Dahası, çok doğru bir işti.
Ne var ki gerisini getiremediler.
Özeçoğlu gibi bir ismin etrafının piranalar tarafından sarılmasına seyirci kaldılar.
Sonrası zaten malum.
Kulüp her geçen gün batağa düştü.
Düştükçe, iktidar kanadının da gardı düştü.
+++
Geriye şehrin özel sektör kısmı kalıyor ki en zor durum burada başlıyor.
Zira önce pandemi sonra paramızdaki değer kaybı ve ekonomik kriz herkesi zora soktu.
Üreten kesim, bırakın Es-Es’le ilgilenmeyi kendi işinden kafayı kaldırıp çevreye bakacak fırsat bulamadı.
İşçisinin maaşını nasıl ödeyeceğini düşünmeye başlayanlar, kulübün derdine derman olamadılar.
Ve geldik bugüne…
+++
Evet, ortada çaresi bulunamayan bir sorun var.
O da yüksek meblağlı borçlar.
Tek bir Trabzon dosyasını kapatamayan bir Eskişehirspor var karşımızda.
Ne kadar da acı değil mi?
Buna karşılık başta söylediğimiz bahanelerle kenara çekilmiş bir şehir yönetimi bulunuyor.
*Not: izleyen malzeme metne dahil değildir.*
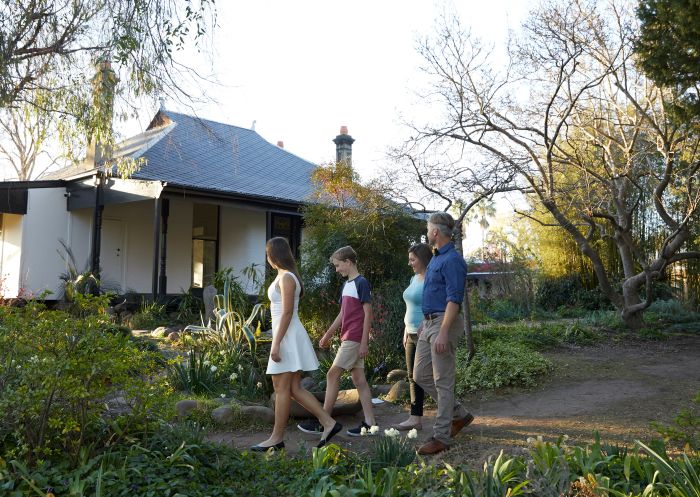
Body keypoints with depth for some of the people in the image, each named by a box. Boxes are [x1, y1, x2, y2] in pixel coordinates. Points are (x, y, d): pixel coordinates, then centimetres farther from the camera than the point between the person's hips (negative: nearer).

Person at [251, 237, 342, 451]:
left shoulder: (286, 277, -13)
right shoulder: (284, 276, 15)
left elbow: (287, 313, -19)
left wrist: (276, 344, -20)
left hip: (288, 337, -10)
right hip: (287, 336, 10)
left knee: (282, 388, -1)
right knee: (294, 389, 10)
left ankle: (277, 438, 9)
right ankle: (328, 423, 11)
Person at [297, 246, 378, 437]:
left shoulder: (361, 283, -11)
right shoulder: (347, 284, 15)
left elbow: (368, 314, -14)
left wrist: (364, 342, -16)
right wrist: (327, 335, 23)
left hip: (354, 339, -9)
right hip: (349, 339, 9)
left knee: (333, 375, -6)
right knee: (359, 379, 7)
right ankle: (369, 424, 11)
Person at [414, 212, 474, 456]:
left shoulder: (452, 260, -14)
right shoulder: (436, 258, 16)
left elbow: (454, 299, -21)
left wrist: (443, 333, -26)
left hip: (443, 324, -10)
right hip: (428, 323, 10)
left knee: (443, 381, -3)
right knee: (421, 375, 12)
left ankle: (441, 437, 5)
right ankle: (459, 414, 25)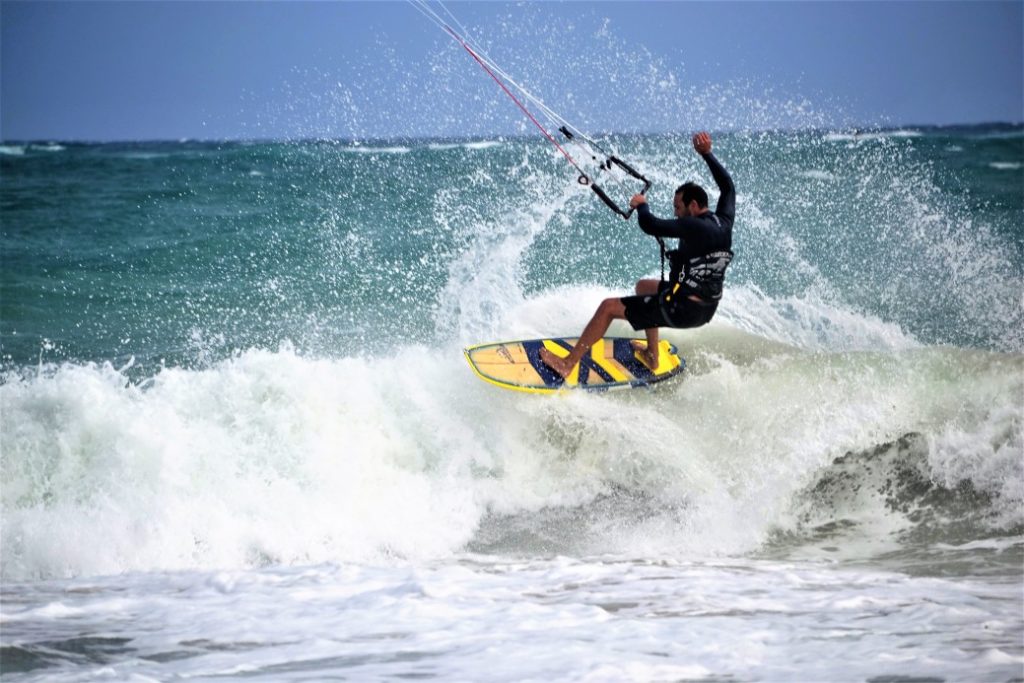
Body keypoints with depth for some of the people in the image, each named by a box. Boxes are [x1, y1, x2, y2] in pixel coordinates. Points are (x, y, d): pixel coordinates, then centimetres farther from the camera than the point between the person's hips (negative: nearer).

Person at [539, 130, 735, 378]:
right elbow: (727, 186, 19)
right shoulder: (724, 222, 1)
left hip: (681, 309, -9)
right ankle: (652, 356, 36)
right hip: (707, 309, 9)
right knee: (644, 286, 33)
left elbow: (650, 225, -28)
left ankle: (567, 365, 5)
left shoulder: (694, 226, -22)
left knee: (608, 307, 0)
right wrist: (707, 154, 21)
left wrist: (641, 204, -8)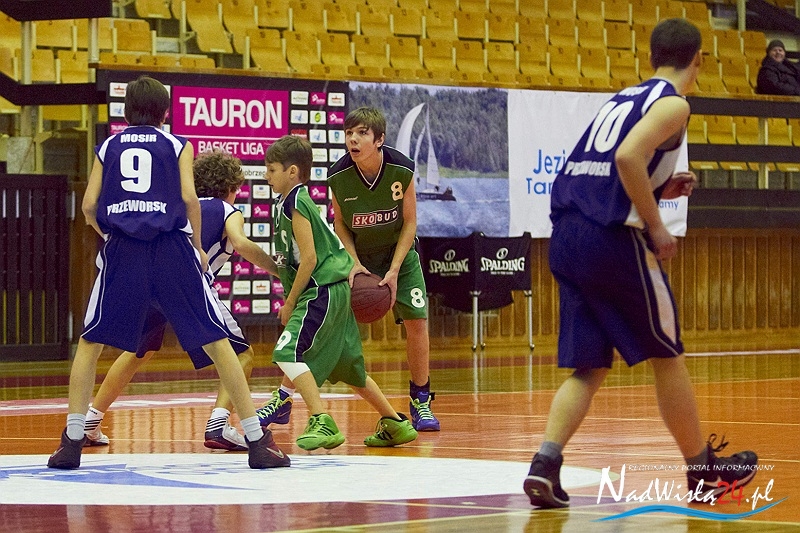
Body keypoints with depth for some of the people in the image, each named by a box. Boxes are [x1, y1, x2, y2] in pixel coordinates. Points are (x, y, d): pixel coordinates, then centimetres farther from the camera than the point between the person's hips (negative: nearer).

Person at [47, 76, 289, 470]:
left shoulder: (107, 147, 17)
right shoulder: (178, 145, 12)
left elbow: (89, 207, 9)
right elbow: (188, 196, -2)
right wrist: (198, 244, 11)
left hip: (122, 249, 1)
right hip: (172, 248, -1)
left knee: (90, 343, 14)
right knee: (216, 342, 2)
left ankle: (72, 441, 5)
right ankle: (257, 441, -2)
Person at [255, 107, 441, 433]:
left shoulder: (401, 169, -23)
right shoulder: (339, 175, -22)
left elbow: (409, 222, -12)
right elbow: (340, 223, -6)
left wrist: (394, 271, -18)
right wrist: (354, 263, -19)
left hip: (398, 251, 0)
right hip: (357, 255, 0)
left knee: (416, 321, -9)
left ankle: (421, 402, 10)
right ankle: (282, 400, 0)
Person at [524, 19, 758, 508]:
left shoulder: (622, 99, 22)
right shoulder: (673, 104, -2)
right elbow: (628, 157, -20)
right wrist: (656, 226, -13)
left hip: (566, 235, 7)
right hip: (611, 236, -7)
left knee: (588, 368, 9)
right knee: (667, 357, 8)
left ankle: (545, 465, -9)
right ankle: (703, 469, 19)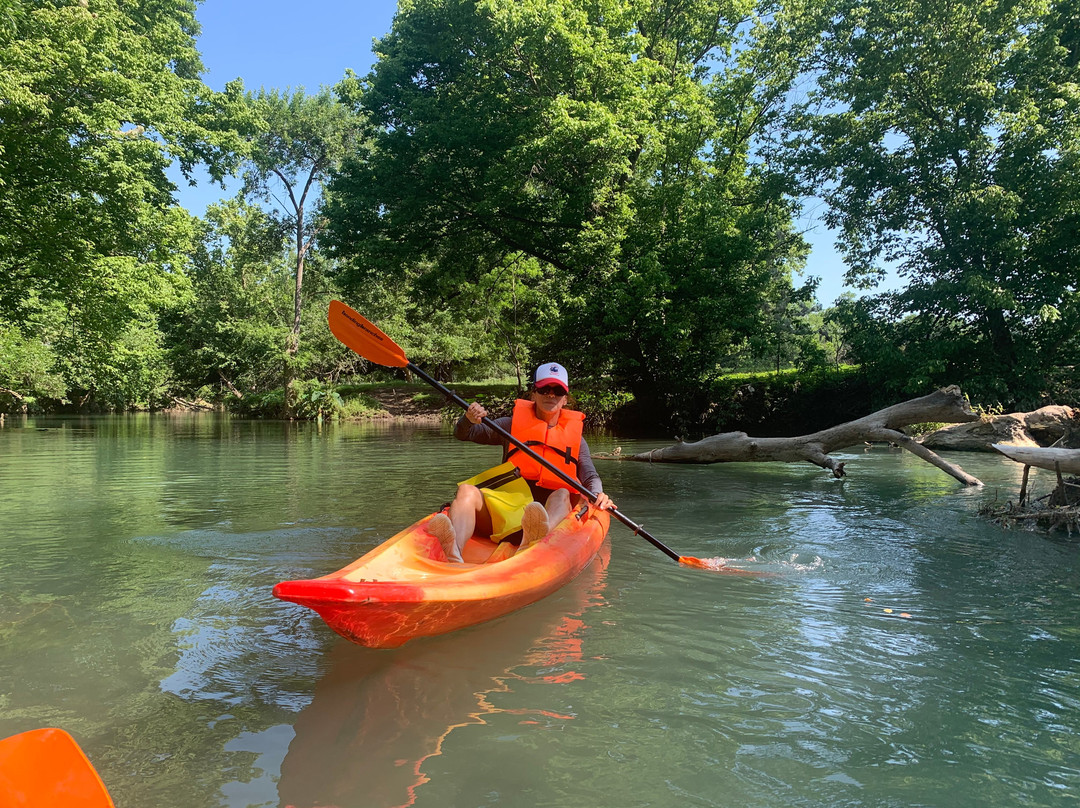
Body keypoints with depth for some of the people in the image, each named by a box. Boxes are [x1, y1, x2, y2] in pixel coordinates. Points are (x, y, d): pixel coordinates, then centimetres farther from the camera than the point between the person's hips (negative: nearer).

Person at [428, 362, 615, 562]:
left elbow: (590, 475, 7)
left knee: (562, 494, -31)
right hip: (505, 510, 0)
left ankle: (535, 540, -65)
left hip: (551, 509, 0)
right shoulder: (513, 424, 16)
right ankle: (453, 553, -58)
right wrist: (469, 419, -12)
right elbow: (462, 434, 12)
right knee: (467, 490, -27)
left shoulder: (575, 436, 18)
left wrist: (597, 494, -17)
“Oysa Avrupa kentinin takımı amatör ligde olmamalı”
Sezon sonunda yaşamaya hazır hale gelmeye çalıştığımız gerçek maalesef “amatör lig” gerçeğidir...
Eğer Ocak ayına kadar bir şekilde kaynak bulunup transfer tahtası açılmazsa;
“Tarihinde ilk kez en altı gören bir Anadolu Efsanesi ortaya çıkacak”
Bu da içimizi çok daha yakacak, çok daha sızlatacak.
+++
Biliyorsunuz, taraftar 6 bin kişi arıyor, 1000 TL verecek.
Kampanya fena da gitmiyor ama belli ki bu iş de kısa süre sonra tıkanacak.
Kampanyayı yöneten Valilik’te herkes gibi işe seyirci kalınca, olacağı maalesef bu.
O yüzden taraftara daha çok görev düşüyor.
Hiç yoksa şehrin dinamiklerinin daha çok sorumluluk almasını sağlayacak gücü ortaya çıkarmalılar.
Bu konuda Sevgili Soner Yüksel’in birkaç gün önce muhteşem bir önerisi vardı.
“Karşıyaka maçında tüm tribünleri dolduralım ki, tüm Eskişehir, Eskişehirspor’u dert eder hale gelsin”
Evet, belki borçları kapatacak kadar taraftarın ekonomik gücü yok…
Velakin yarınki maçta her yeri dolduracak kadar Eskişehirspor’a sevgisi, bağlılığı var.
O halde herkes biletini alsın ve yarın akşam Atatürk Stadına koşsun.